From the very beginning, the Carp was a boat that would test its operators and the US Navy in new ways.
She almost didn’t make it through initial testing.
Popular mechanics v.18 JY-D(1912).
Contrary to general practice in testing submarines at great depths, the new U. S. submarine ”Carp” was recently sunk to a depth of 200 ft. at San Francisco with a crew of eight men on board, and an accident which might have ended disastrously kept the little vessel at the bottom for over an hour. The trouble was due to fouling of the hawser pipe of the submarine by an anchor chain, which for a time prevented a return to the surface. During the time the submarine was thus caught telephone communication was maintained with the officers in charge of the test at the surface.
The service of the crew was voluntary, and a considerable bonus was offered.
Technical world magazine. v.18 1912-1913 Sep-Feb.
TO MAKE THE SUBMARINE SAFER By ROBERT G. SKERRETT
SOME months ago one of our submarine boats, while undergoing a deep-water test, gave her crew an hour and a half of hair-raising anxiety. The Carp had been submerged to a depth of two hundred feet in San Francisco Bay in order to prove that’ her hull was structurally up to contract requirements. Ordinarily, it is the custom, in making this initial test, to seal the boat water tight, without anyone inside of her, and then to sink her two hundred feet below the surface, the little vessel being secured to steel cables and these, in turn, controlled from a floating wrecking derrick.
In the case of the Carp, however, the officer in charge and his crew believed the craft sound, and in a spirit of venture decided to go down in her. Apparently the Carp was anchored, and as she sank, the steel anchor cable was hauled inboard until she settled at the bottom right over the anchor. In some manner, the cable became jammed and would not feed’ out when it was time for the Carp to rise. All efforts to release her were unsuccessful* for more than an hour. Finally, after about ninety minutes of suspense, the Carp rose to the surface suddenly at high speed, and her momentum was such that her bow broke clear of the water for nearly fifty feet like the “broaching” of a big whale. The incident had all of the thrills of a narrow escape from death.

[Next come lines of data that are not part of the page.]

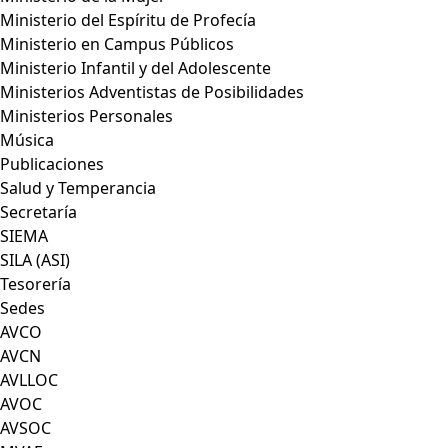
Ministerio del Espíritu de Profecía
Ministerio en Campus Públicos
Ministerio Infantil y del Adolescente
Ministerios Adventistas de Posibilidades
Ministerios Personales
Música
Publicaciones
Salud y Temperancia
Secretaría
SIEMA
SILA (ASI)
Tesorería
Sedes
AVCO
AVCN
AVLLOC
AVOC
AVSOC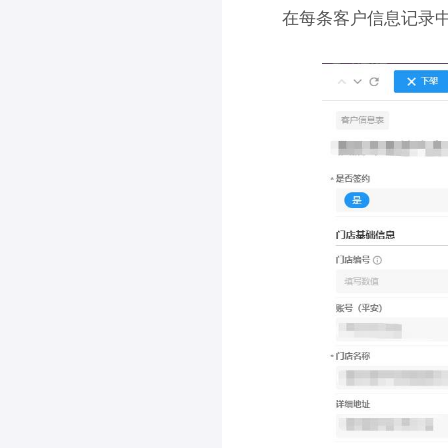
在每条客户信息记录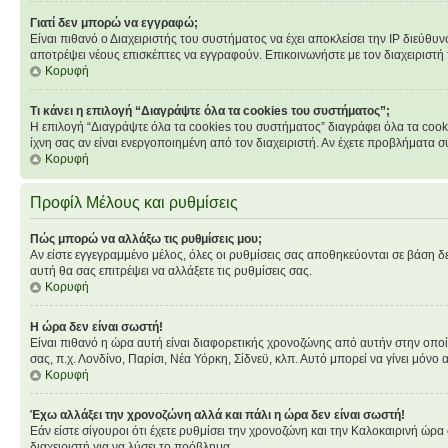
Γιατί δεν μπορώ να εγγραφώ;
Είναι πιθανό ο Διαχειριστής του συστήματος να έχει αποκλείσει την IP διεύθυ
αποτρέψει νέους επισκέπτες να εγγραφούν. Επικοινωνήστε με τον διαχειριστή
Κορυφή
Τι κάνει η επιλογή “Διαγράψτε όλα τα cookies του συστήματος”;
Η επιλογή “Διαγράψτε όλα τα cookies του συστήματος” διαγράφει όλα τα cook
ίχνη σας αν είναι ενεργοποιημένη από τον διαχειριστή. Αν έχετε προβλήματα
Κορυφή
Προφίλ Μέλους και ρυθμίσεις
Πώς μπορώ να αλλάξω τις ρυθμίσεις μου;
Αν είστε εγγεγραμμένο μέλος, όλες οι ρυθμίσεις σας αποθηκεύονται σε βάση δε
αυτή θα σας επιτρέψει να αλλάξετε τις ρυθμίσεις σας.
Κορυφή
Η ώρα δεν είναι σωστή!
Είναι πιθανό η ώρα αυτή είναι διαφορετικής χρονοζώνης από αυτήν στην οποία 
σας, π.χ. Λονδίνο, Παρίσι, Νέα Υόρκη, Σίδνεϋ, κλπ. Αυτό μπορεί να γίνει μόνο 
Κορυφή
Έχω αλλάξει την χρονοζώνη αλλά και πάλι η ώρα δεν είναι σωστή!
Εάν είστε σίγουροι ότι έχετε ρυθμίσει την χρονοζώνη και την Καλοκαιρινή ώρ
διαχειριστή για να λύσει το πρόβλημα.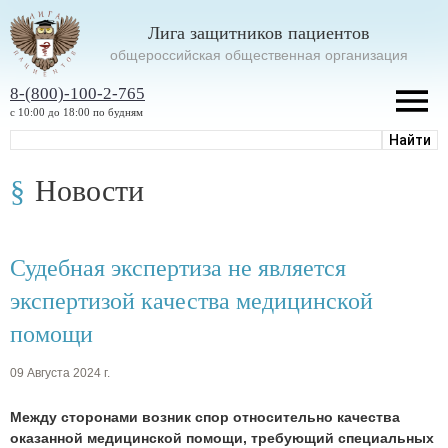
Лига защитников пациентов
oбщероссийская общественная организация
8-(800)-100-2-765
с 10:00 до 18:00 по будням
Новости
Судебная экспертиза не является
экспертизой качества медицинской
помощи
09 Августа 2024 г.
Между сторонами возник спор относительно качества
оказанной медицинской помощи, требующий специальных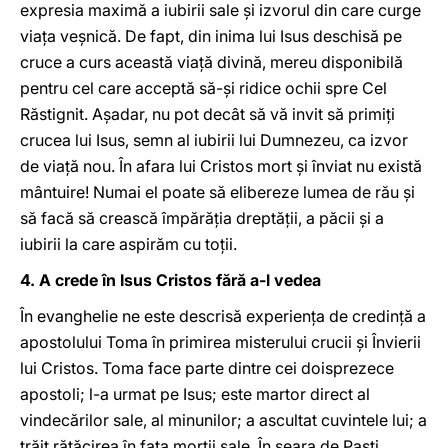
expresia maximă a iubirii sale şi izvorul din care curge
viaţa veşnică. De fapt, din inima lui Isus deschisă pe
cruce a curs această viaţă divină, mereu disponibilă
pentru cel care acceptă să-şi ridice ochii spre Cel
Răstignit. Aşadar, nu pot decât să vă invit să primiţi
crucea lui Isus, semn al iubirii lui Dumnezeu, ca izvor
de viaţă nou. În afara lui Cristos mort şi înviat nu există
mântuire! Numai el poate să elibereze lumea de rău şi
să facă să crească împărăţia dreptăţii, a păcii şi a
iubirii la care aspirăm cu toţii.
4. A crede în Isus Cristos fără a-l vedea
În evanghelie ne este descrisă experienţa de credinţă a
apostolului Toma în primirea misterului crucii şi Învierii
lui Cristos. Toma face parte dintre cei doisprezece
apostoli; l-a urmat pe Isus; este martor direct al
vindecărilor sale, al minunilor; a ascultat cuvintele lui; a
trăit rătăcirea în faţa morţii sale. În seara de Paşti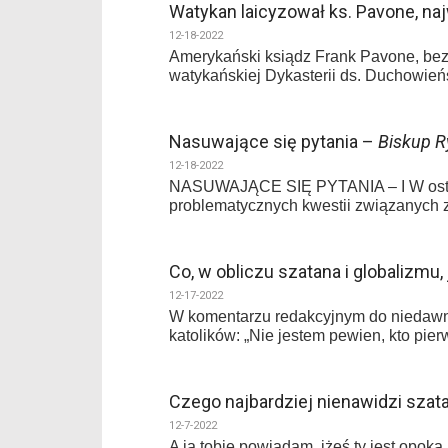
Watykan laicyzował ks. Pavone, n
12-18-2022
Amerykański ksiądz Frank Pavone, bez 
watykańskiej Dykasterii ds. Duchowie
Nasuwające się pytania –
Biskup R
12-18-2022
NASUWAJĄCE SIĘ PYTANIA – I W ostatni
problematycznych kwestii związanych z
Co, w obliczu szatana i globalizmu
12-17-2022
W komentarzu redakcyjnym do niedawne
katolików: „Nie jestem pewien, kto pier
Czego najbardziej nienawidzi szat
12-7-2022
A ja tobie powiadam, iżeś ty jest opok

Later in the year, the Carp proved her merit by exceeding all previous limits in depth seeking.
Popular mechanics v.18 JY-D (1912). U.S. SUBMARINE BREAKS ALL DIVING RECORDS
The U. S. submarine “F1” broke all diving records recently by plunging to a depth of 283 ft. beneath the waters of San Francisco Bay. On board were Lieut. James B. Howell, in command, and a crew of 26 men. The little vessel remained down 10 minutes.
The United States Navy has for some time held the record of depths attained by submarines. In April of this year the “F1” reached a depth of 200 ft. in San Francisco Bay while undergoing tests previous to acceptance; and last June the “Seal” descended to a depth of 256 ft. below the surface of Long Island Sound. The U. S. Submarine That Holds the World’s Record for Diving, Having Attained a Depth of 283 Ft. in San Francisco Bay is now the Carp.
It may be possible that pearl divers and divers in rubber suits and brass helmets have descended to depths a few feet greater than those indicated in the illustration, but it is understood that these depths are records.
The fate of the F1 was recorded in an earlier post:
These pioneers broke many barriers that would ultimately lead to submarine force second to none. The legacy of boats like the F1 is that they led the way forward to a desired submarine: the true idea of a deep diving, fast moving submersible that we would come to know as the Fast Attack.
Coming next: The birth of the Fast Attack
The Carp had a special rider that was with them on all the early dives. Considering what he went through, it shouldn’t have been a surprise that he went AWOL in San Francisco. I can only imagine the “tails” Bob the Submarine dog had to tell in the bars around the bay to anyone willing to listen.